— BEGIN —

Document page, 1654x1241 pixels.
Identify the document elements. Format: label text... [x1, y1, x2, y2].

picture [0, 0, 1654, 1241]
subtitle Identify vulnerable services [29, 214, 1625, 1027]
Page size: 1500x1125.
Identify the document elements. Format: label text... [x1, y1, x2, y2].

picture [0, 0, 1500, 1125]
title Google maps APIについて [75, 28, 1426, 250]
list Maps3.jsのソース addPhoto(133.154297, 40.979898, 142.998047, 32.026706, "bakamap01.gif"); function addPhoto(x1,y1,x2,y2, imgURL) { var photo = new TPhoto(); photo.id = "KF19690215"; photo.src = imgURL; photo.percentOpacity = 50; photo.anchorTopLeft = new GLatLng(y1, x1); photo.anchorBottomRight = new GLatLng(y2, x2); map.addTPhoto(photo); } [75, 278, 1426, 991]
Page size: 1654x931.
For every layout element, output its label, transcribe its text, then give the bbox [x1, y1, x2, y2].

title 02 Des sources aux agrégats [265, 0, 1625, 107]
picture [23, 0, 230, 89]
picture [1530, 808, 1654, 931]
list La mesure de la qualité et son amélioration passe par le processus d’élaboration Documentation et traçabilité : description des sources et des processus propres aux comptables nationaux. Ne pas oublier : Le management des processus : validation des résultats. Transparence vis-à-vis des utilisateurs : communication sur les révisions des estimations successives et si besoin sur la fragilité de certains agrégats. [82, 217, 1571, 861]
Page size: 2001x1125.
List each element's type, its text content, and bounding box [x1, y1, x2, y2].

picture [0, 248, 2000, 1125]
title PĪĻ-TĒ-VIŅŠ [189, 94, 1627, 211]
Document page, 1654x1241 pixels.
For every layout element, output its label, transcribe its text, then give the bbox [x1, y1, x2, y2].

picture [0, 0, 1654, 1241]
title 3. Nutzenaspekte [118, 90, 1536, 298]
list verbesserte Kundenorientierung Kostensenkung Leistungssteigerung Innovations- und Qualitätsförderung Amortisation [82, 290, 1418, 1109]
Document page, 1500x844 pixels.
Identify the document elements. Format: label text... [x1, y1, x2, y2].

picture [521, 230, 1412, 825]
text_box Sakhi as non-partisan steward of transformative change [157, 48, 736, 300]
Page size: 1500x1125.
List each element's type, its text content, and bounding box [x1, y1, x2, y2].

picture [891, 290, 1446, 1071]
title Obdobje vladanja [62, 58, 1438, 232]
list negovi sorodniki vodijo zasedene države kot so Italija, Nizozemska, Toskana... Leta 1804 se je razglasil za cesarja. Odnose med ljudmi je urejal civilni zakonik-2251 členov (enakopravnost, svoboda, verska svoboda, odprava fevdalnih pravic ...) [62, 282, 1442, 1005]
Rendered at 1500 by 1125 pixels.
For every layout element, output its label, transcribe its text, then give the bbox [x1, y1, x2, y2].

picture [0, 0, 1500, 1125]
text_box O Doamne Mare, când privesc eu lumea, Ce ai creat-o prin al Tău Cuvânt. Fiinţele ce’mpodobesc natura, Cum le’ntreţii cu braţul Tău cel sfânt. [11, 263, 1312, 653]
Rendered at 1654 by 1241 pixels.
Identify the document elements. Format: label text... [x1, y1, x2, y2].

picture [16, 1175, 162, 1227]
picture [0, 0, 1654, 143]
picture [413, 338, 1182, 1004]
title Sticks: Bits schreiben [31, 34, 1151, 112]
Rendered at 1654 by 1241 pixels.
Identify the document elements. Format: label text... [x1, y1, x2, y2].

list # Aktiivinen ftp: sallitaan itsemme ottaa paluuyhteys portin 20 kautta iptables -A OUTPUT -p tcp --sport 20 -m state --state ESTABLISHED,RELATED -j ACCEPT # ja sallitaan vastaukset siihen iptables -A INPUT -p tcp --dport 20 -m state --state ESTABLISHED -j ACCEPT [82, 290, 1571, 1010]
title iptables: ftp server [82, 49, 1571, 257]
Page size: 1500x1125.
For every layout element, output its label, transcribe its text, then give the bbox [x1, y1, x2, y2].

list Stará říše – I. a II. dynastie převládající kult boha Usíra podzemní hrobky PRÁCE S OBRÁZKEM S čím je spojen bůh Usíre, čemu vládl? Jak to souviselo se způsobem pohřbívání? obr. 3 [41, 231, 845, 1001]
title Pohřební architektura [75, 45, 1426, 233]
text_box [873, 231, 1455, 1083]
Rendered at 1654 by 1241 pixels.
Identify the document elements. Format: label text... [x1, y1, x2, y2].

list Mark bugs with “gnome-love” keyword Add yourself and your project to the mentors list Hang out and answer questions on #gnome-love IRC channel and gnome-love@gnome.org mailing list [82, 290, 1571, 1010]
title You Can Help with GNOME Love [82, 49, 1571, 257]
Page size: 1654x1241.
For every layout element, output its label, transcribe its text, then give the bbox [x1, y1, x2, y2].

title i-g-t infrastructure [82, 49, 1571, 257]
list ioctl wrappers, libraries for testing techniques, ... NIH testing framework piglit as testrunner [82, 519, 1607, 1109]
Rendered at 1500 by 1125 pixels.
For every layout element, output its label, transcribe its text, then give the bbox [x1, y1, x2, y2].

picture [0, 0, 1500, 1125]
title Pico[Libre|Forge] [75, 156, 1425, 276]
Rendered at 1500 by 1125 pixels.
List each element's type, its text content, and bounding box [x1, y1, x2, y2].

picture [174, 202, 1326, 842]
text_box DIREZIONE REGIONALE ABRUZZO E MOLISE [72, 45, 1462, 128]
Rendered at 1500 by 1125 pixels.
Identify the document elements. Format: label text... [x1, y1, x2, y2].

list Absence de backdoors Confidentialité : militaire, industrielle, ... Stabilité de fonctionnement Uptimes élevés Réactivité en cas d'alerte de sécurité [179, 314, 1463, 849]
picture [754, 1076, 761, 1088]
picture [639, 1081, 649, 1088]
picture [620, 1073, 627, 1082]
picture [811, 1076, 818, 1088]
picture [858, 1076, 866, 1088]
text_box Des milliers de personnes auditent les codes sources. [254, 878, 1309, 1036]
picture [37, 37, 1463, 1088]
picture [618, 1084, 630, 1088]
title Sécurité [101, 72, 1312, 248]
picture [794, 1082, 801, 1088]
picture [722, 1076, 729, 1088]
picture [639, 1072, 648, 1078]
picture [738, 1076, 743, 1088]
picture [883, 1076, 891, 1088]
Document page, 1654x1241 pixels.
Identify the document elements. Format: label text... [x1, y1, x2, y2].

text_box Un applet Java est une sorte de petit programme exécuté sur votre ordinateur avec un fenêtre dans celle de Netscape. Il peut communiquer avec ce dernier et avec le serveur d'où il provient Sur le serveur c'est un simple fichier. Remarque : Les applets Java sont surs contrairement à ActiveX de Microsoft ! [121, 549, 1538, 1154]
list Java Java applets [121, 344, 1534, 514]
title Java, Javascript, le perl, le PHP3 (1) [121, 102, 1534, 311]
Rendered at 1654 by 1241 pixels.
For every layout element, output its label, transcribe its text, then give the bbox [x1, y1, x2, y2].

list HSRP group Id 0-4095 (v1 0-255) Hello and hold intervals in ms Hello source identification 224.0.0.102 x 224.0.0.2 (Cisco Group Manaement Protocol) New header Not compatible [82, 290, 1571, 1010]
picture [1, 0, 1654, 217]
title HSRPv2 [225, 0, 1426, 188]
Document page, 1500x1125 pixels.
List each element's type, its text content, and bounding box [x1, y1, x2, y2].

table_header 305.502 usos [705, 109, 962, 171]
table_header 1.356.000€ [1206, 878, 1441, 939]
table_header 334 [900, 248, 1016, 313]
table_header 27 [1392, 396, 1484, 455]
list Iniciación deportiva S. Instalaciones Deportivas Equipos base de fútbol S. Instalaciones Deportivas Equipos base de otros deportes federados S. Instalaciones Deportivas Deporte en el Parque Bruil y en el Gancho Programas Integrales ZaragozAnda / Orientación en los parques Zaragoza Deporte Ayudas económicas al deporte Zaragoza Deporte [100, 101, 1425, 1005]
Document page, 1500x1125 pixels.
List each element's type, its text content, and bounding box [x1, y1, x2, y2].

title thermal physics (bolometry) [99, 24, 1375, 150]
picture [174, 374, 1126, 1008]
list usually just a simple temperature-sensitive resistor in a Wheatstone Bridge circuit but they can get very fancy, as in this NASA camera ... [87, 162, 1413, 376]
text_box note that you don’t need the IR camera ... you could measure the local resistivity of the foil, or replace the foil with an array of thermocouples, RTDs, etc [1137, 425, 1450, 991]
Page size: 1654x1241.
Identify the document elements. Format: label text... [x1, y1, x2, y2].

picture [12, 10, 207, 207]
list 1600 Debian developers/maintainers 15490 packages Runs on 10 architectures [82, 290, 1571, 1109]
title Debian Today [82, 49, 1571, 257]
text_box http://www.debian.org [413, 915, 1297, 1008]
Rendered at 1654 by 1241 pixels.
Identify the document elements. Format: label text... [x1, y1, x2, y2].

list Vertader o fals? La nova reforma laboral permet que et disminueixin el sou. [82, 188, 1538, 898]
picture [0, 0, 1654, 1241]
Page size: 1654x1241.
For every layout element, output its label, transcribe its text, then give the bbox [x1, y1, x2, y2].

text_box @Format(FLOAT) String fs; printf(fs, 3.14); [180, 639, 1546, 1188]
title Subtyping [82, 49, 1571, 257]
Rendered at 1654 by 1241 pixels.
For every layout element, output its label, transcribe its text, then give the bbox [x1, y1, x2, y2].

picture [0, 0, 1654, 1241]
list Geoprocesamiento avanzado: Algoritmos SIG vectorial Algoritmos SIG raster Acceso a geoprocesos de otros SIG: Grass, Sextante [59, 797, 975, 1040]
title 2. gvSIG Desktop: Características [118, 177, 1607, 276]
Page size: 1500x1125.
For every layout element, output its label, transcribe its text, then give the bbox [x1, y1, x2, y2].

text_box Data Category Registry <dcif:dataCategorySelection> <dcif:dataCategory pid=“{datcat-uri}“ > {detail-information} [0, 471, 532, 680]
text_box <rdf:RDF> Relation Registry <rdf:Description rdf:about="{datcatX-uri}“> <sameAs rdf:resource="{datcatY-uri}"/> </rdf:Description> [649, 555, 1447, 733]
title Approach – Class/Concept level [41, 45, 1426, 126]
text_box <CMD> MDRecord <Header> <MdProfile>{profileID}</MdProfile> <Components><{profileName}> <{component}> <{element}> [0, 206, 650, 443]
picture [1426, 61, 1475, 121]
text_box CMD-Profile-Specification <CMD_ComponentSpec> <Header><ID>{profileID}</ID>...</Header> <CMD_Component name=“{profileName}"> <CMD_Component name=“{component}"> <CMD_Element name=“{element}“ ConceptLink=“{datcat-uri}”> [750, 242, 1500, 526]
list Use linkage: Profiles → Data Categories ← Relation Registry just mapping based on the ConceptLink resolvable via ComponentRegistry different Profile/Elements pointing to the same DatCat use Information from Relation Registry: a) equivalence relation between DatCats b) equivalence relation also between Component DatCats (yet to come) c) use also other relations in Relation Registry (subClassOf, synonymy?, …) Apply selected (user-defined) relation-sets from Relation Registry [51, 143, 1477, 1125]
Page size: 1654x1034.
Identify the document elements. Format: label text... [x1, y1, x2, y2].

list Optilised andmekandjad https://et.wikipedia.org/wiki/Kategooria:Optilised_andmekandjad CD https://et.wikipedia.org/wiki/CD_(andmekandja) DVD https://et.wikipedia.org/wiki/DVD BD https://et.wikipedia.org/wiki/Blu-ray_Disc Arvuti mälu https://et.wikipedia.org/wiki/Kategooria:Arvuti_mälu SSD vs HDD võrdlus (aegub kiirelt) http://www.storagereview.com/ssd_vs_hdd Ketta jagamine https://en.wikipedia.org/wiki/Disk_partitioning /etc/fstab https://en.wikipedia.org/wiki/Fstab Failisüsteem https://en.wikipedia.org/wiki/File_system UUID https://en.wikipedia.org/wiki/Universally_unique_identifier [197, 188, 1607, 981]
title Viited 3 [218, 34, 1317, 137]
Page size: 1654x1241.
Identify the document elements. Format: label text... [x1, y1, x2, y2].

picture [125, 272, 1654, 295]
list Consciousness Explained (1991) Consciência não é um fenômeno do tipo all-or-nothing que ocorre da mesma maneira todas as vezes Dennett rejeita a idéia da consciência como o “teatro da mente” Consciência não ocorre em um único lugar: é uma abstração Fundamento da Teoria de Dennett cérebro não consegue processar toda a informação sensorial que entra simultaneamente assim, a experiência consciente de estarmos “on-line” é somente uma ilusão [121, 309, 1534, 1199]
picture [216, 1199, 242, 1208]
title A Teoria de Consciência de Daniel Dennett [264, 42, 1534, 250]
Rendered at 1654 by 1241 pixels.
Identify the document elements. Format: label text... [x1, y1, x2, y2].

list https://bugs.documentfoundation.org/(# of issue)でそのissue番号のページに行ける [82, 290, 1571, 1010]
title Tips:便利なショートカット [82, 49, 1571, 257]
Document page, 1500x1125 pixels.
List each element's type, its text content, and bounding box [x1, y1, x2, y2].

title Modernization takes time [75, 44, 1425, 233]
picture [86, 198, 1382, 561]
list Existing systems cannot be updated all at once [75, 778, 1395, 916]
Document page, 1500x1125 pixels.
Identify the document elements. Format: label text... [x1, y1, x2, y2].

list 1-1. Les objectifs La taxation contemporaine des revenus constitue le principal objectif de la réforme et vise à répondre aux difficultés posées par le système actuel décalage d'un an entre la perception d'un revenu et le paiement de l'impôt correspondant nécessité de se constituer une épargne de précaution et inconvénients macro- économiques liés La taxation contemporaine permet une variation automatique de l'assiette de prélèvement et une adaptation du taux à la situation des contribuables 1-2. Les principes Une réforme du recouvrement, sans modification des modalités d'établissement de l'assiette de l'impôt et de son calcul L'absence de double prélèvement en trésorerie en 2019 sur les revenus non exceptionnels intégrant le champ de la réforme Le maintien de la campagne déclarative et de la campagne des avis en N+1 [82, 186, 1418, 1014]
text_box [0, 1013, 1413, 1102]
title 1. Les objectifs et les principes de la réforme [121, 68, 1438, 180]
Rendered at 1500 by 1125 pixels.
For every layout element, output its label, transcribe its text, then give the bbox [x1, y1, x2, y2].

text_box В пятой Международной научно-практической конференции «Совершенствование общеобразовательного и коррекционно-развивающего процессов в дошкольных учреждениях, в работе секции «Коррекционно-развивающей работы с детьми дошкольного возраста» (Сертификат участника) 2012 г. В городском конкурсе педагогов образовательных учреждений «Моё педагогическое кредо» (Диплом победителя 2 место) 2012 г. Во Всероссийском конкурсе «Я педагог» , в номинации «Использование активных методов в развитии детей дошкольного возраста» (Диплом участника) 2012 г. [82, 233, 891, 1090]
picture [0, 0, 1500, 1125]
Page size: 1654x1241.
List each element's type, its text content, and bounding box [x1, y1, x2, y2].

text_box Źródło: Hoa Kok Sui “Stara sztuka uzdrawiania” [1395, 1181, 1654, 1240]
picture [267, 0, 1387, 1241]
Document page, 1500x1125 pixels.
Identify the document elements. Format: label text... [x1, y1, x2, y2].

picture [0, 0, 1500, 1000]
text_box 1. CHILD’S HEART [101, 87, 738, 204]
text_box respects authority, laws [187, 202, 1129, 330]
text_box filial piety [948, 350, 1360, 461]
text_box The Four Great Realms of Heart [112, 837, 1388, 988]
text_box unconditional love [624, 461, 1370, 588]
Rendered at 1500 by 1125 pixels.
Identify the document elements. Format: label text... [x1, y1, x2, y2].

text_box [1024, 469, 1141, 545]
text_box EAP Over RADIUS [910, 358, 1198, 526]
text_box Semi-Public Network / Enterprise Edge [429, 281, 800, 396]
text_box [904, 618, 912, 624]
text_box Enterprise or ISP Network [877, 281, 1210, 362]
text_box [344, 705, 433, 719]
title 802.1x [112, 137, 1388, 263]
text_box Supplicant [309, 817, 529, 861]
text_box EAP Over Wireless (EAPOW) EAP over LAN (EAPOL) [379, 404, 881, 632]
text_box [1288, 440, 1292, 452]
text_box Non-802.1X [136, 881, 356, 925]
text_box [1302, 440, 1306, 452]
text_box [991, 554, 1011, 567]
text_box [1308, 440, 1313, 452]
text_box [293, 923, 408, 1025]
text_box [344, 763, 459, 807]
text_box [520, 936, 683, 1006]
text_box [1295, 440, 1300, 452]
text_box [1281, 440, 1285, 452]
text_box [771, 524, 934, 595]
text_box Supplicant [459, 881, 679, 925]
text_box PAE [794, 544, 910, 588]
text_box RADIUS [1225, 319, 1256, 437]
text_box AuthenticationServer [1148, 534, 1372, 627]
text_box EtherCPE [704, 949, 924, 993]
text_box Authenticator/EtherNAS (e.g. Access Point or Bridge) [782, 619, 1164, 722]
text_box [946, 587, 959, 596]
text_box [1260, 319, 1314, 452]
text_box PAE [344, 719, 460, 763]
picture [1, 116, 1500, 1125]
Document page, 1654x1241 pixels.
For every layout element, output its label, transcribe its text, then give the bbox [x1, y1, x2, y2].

— END —

WORK TO BE COMPLETED —
Retype the data from the line with "Page size: 1654x1034." to the line with "title Viited 3 [218, 34, 1317, 137]", both lines included, reproducing each one exactly.

RESPONSE —
Page size: 1654x1034.
Identify the document elements. Format: label text... [x1, y1, x2, y2].

list Optilised andmekandjad https://et.wikipedia.org/wiki/Kategooria:Optilised_andmekandjad CD https://et.wikipedia.org/wiki/CD_(andmekandja) DVD https://et.wikipedia.org/wiki/DVD BD https://et.wikipedia.org/wiki/Blu-ray_Disc Arvuti mälu https://et.wikipedia.org/wiki/Kategooria:Arvuti_mälu SSD vs HDD võrdlus (aegub kiirelt) http://www.storagereview.com/ssd_vs_hdd Ketta jagamine https://en.wikipedia.org/wiki/Disk_partitioning /etc/fstab https://en.wikipedia.org/wiki/Fstab Failisüsteem https://en.wikipedia.org/wiki/File_system UUID https://en.wikipedia.org/wiki/Universally_unique_identifier [197, 188, 1607, 981]
title Viited 3 [218, 34, 1317, 137]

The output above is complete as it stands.